Saved data entries:
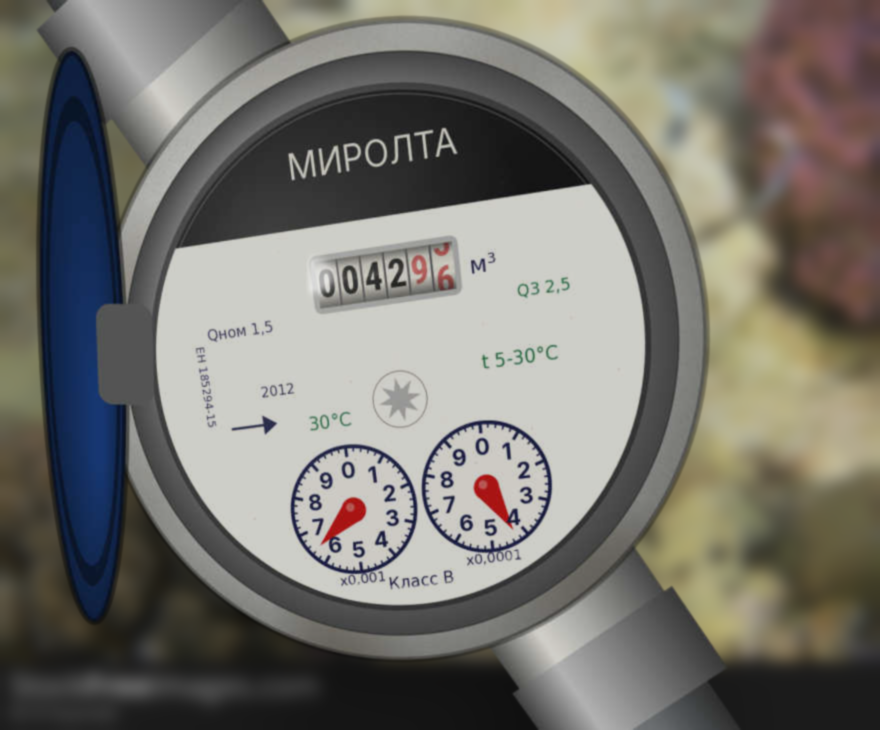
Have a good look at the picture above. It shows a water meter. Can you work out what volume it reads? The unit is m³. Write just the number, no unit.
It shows 42.9564
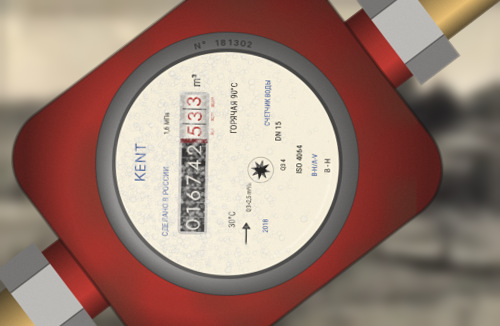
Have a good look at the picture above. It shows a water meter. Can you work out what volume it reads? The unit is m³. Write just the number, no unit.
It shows 16742.533
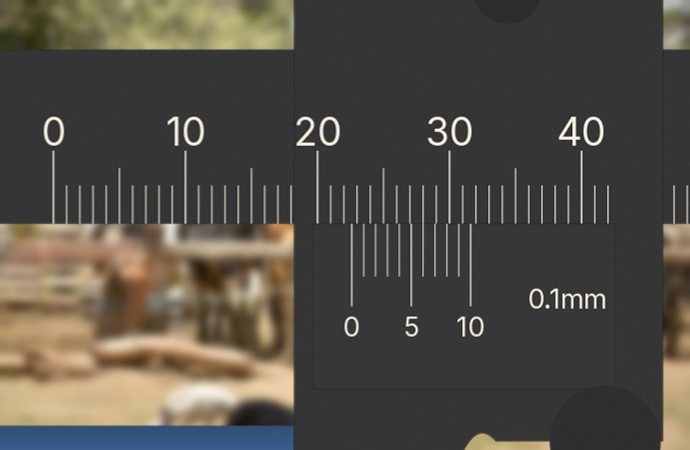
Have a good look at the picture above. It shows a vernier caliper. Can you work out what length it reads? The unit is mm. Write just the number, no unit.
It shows 22.6
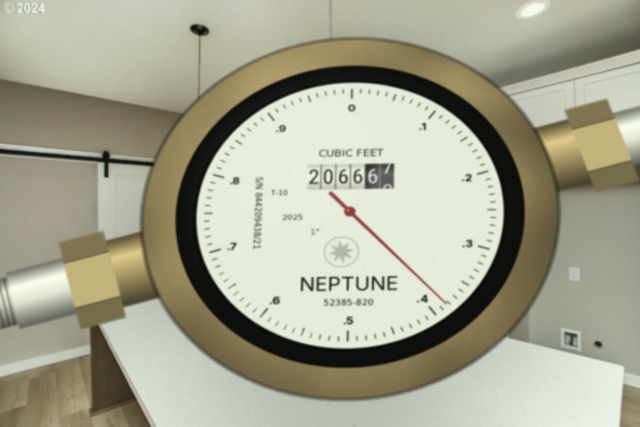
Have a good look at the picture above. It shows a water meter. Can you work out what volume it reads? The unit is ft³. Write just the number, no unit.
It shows 206667.38
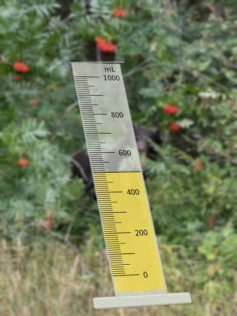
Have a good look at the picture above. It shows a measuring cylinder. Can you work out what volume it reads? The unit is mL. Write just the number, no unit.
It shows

§ **What this task involves**
Could you rewrite the lines of every item above with "work out" replaced by "determine" and nothing else changed? Leave the pictures out.

§ **Exercise output**
Have a good look at the picture above. It shows a water meter. Can you determine what volume it reads? The unit is m³. Write just the number, no unit.
It shows 42.9564
Have a good look at the picture above. It shows a water meter. Can you determine what volume it reads? The unit is m³. Write just the number, no unit.
It shows 16742.533
Have a good look at the picture above. It shows a vernier caliper. Can you determine what length it reads? The unit is mm. Write just the number, no unit.
It shows 22.6
Have a good look at the picture above. It shows a water meter. Can you determine what volume it reads? The unit is ft³. Write just the number, no unit.
It shows 206667.38
Have a good look at the picture above. It shows a measuring cylinder. Can you determine what volume it reads? The unit is mL. Write just the number, no unit.
It shows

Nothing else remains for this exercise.